WORKING DATA:

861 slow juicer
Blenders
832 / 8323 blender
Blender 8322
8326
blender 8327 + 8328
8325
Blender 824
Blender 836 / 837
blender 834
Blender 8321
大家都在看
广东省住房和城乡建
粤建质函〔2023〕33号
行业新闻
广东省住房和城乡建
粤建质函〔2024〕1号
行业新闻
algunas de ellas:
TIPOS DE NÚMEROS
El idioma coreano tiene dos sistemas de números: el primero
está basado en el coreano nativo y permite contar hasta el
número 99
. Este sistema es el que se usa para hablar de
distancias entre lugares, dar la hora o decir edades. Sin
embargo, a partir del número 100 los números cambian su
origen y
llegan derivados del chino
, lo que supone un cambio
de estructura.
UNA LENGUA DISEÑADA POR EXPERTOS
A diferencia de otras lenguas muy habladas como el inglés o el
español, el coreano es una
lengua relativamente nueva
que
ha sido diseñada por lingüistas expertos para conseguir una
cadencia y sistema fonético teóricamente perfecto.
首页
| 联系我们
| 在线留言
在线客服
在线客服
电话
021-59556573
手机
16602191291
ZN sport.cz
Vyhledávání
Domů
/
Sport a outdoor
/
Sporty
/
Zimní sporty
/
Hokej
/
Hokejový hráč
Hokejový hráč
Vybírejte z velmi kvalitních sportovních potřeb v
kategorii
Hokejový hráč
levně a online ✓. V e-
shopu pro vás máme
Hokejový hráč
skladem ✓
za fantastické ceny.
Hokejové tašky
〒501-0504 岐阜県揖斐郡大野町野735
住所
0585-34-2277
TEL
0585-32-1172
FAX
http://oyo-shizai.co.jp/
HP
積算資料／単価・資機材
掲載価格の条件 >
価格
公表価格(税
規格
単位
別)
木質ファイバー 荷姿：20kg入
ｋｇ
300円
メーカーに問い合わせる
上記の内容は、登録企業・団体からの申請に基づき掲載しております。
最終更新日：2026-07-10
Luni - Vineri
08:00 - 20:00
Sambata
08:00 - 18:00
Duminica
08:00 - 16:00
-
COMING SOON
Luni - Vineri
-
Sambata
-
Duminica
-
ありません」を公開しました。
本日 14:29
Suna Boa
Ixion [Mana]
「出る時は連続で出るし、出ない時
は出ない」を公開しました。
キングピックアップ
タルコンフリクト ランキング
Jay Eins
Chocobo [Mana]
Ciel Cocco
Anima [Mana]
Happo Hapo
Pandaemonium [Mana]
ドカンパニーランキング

TASK TO COMPLETE: Every record is to be repeated exactly as it stands above.

RESULT OF THE EXERCISE:
861 slow juicer
Blenders
832 / 8323 blender
Blender 8322
8326
blender 8327 + 8328
8325
Blender 824
Blender 836 / 837
blender 834
Blender 8321
大家都在看
广东省住房和城乡建
粤建质函〔2023〕33号
行业新闻
广东省住房和城乡建
粤建质函〔2024〕1号
行业新闻
algunas de ellas:
TIPOS DE NÚMEROS
El idioma coreano tiene dos sistemas de números: el primero
está basado en el coreano nativo y permite contar hasta el
número 99
. Este sistema es el que se usa para hablar de
distancias entre lugares, dar la hora o decir edades. Sin
embargo, a partir del número 100 los números cambian su
origen y
llegan derivados del chino
, lo que supone un cambio
de estructura.
UNA LENGUA DISEÑADA POR EXPERTOS
A diferencia de otras lenguas muy habladas como el inglés o el
español, el coreano es una
lengua relativamente nueva
que
ha sido diseñada por lingüistas expertos para conseguir una
cadencia y sistema fonético teóricamente perfecto.
首页
| 联系我们
| 在线留言
在线客服
在线客服
电话
021-59556573
手机
16602191291
ZN sport.cz
Vyhledávání
Domů
/
Sport a outdoor
/
Sporty
/
Zimní sporty
/
Hokej
/
Hokejový hráč
Hokejový hráč
Vybírejte z velmi kvalitních sportovních potřeb v
kategorii
Hokejový hráč
levně a online ✓. V e-
shopu pro vás máme
Hokejový hráč
skladem ✓
za fantastické ceny.
Hokejové tašky
〒501-0504 岐阜県揖斐郡大野町野735
住所
0585-34-2277
TEL
0585-32-1172
FAX
http://oyo-shizai.co.jp/
HP
積算資料／単価・資機材
掲載価格の条件 >
価格
公表価格(税
規格
単位
別)
木質ファイバー 荷姿：20kg入
ｋｇ
300円
メーカーに問い合わせる
上記の内容は、登録企業・団体からの申請に基づき掲載しております。
最終更新日：2026-07-10
Luni - Vineri
08:00 - 20:00
Sambata
08:00 - 18:00
Duminica
08:00 - 16:00
-
COMING SOON
Luni - Vineri
-
Sambata
-
Duminica
-
ありません」を公開しました。
本日 14:29
Suna Boa
Ixion [Mana]
「出る時は連続で出るし、出ない時
は出ない」を公開しました。
キングピックアップ
タルコンフリクト ランキング
Jay Eins
Chocobo [Mana]
Ciel Cocco
Anima [Mana]
Happo Hapo
Pandaemonium [Mana]
ドカンパニーランキング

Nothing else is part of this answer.